Pamiętaj, że przy radykalnej zmianie może się okazać, że początkowe zarobki będą mniejsze z powodu braku doświadczenia. Jeżeli jesteś w stanie to zaakceptować oraz w danym zawodzie wiek nie ma większego znaczenia, to nie ma "za późno".
Nigdy - w swoim życiu przebranżawiałem się 4 razy (za każdym razem całkowicie coś nowego) i nigdy tego nie żałowałem. Jak czujesz wypalenie - szukaj czegoś innego lub terapii, bo o zdrowie psychiczne należy dbać (a wypalenie zawodowe potrafi srodze siąść na psychice).

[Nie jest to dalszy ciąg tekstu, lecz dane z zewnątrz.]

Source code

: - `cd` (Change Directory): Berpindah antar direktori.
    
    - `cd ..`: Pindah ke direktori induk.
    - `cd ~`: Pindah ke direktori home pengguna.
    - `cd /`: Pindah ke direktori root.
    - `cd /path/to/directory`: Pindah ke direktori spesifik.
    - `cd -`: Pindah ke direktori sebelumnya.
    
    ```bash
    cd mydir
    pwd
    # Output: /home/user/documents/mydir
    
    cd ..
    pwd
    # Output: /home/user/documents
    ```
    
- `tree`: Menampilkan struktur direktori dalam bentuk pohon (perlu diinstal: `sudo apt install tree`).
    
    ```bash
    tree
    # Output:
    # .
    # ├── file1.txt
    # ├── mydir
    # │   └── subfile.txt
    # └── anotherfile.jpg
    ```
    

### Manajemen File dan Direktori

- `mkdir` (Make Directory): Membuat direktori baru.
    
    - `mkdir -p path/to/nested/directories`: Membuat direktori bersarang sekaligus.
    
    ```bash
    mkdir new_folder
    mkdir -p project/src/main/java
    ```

Nie ma czegoś takiego jak za późno, wszystko jest też kwestią zdrowia.
Kwestia chęci i czasu. Troszkę gorzej jak jeszcze nie wiesz „co chcesz w życiu robić”. Ale jeśli masz pomysły w jakich zawodach i przy jakich zajęciach miałabyś zabawę- możesz do tego dążyć. Ja cisnę w kilku zawodach, ale bardziej hobbystycznie.
Po pierwsze upewnij się, że to praca powoduje Twoje złe samopoczucie a nie inny czynnik z otoczenia w którym żyjesz.
Kiedy jest za późno na przebranżowienie się?
Generalnie nigdy nie jest za późno by zmienić zawód. Sam przez ostatnie miesiące przechodziłem taką dosyć radykalną zmianę (w sumie to dalej ten proces trwa) choć nie było to spowodowane wypaleniem zawodowym, no ale to nie o mnie.
Zatem, jeżeli czujesz, że jedynym co Cię trzyma w pracy są pieniądze a nie masz pomysłu co innego mogłabyś robić to zacznij bardzo intensywnie przeglądać rynek pracy i zapisuj sobie te oferty, przy których zatrzymasz się na dłużej. Pomyśl co tak realnie potrafisz (nie patrz przez pryzmat swojej obecnej posady!) i w jakim innym zawodzie myślisz, że mogłabyś się odnaleźć. Sprawdź sobie przeciętne wynagrodzenie na wybranych stanowiskach i poważnie zastanów się czy stać Cię na to by zmienić pracę (zarówno pod względem finansowym jak i psychicznym).
Niestety jest to dość wąska branża i obawiam się, że moje zdolności nie byłyby przydane w innych zawodach, żeby zmiana była łatwa.
Nie wiem co porabiasz (i jakby coś to nie chcę wiedzieć) ale nie znam takiego zawodu (nawet patrząc po bardzo wąskich specjalizacjach z różnych branż), którego wymagania zupełnie nie pokrywają się z wymaganiami innych zawodów.
Nigdy. W it mamy także siwych dziadków którzy zaczynają od zera i rozwijają się rewelacyjnie.
Niestety jest to dość wąska branża i obawiam się, że moje zdolności nie byłyby przydane w innych zawodach
Patrząc na twoje inne wątki, strach pomyśleć co to za branża...
Dlatego zastanawiam się czy powinnam zacisnąć zęby i wytrzymać te kilkadziesiąt lat do emerytury czy znaleźć coś co by mnie mniej stresowało i gdzie bym musiała zaczynać praktycznie od zera.
Najgorsze co może być i tylko jakieś kredyty by mnie przy tym trzymały.
Jak jesteś finansowo wolnym człowiekiem i nie masz parcia na najnowsze samochody to zmień pracę i ciesz się życiem.
Mam kolegę mocno styranego - wpada do mnie T rockiem z salonu, dom stoi 200 m2 piękny spłaci go w 2065 roku jak będzie w stanie.
Praca go męczy i jej nie lubi... aż szkoda patrzeć.